▶ Exercise brief
The entries are to be reproduced word for word, with all images left out.

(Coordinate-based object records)

--- START ---

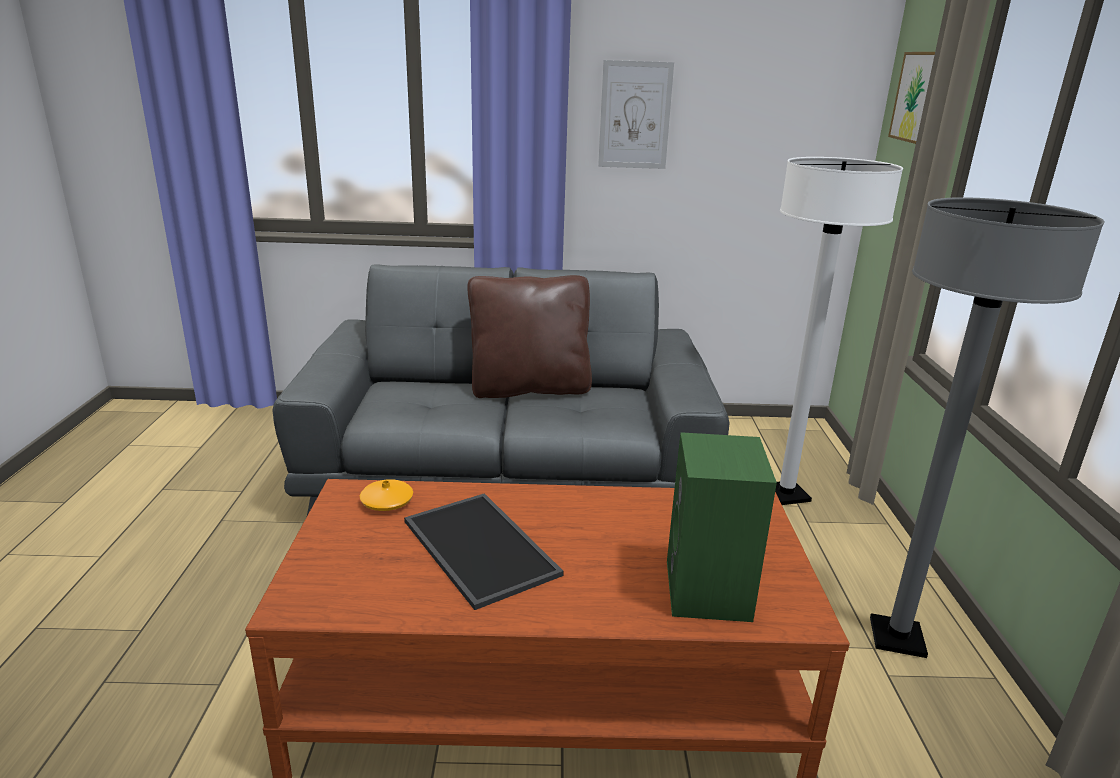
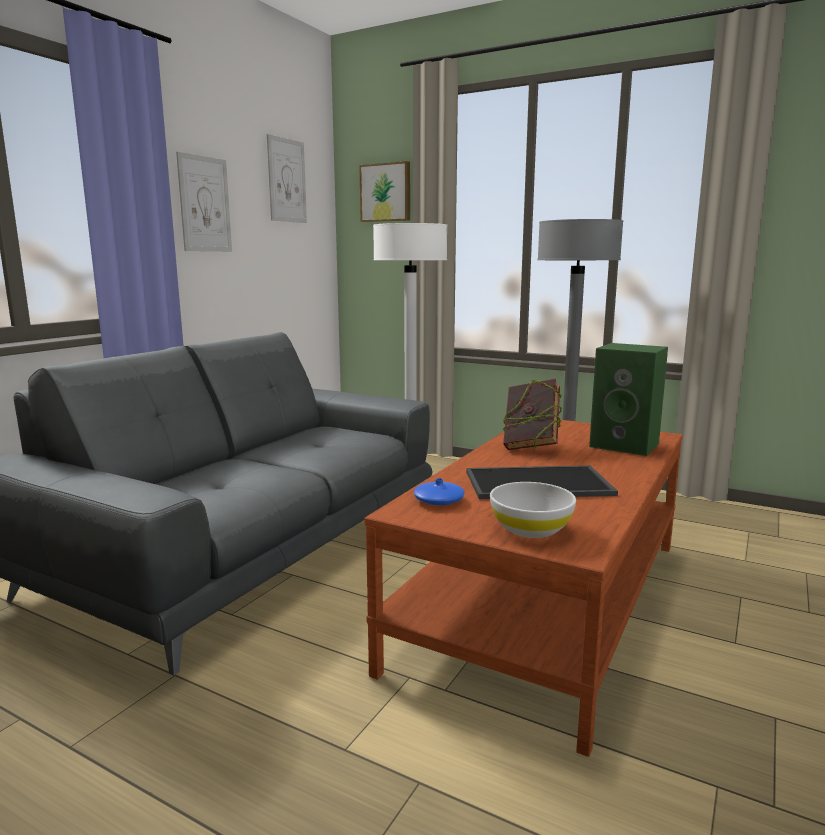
camera: 60 degrees left, 10 degrees down
(335, 568) = (531, 529): none -> white bowl
(387, 502) = (439, 500): orange vase -> blue vase
(529, 388) = (261, 449): brown pillow -> none
(619, 518) = (530, 447): none -> book
(781, 78) = (287, 180): none -> picture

--- END ---

▶ Your response
camera: 60 degrees left, 10 degrees down
(335, 568) = (531, 529): none -> white bowl
(387, 502) = (439, 500): orange vase -> blue vase
(529, 388) = (261, 449): brown pillow -> none
(619, 518) = (530, 447): none -> book
(781, 78) = (287, 180): none -> picture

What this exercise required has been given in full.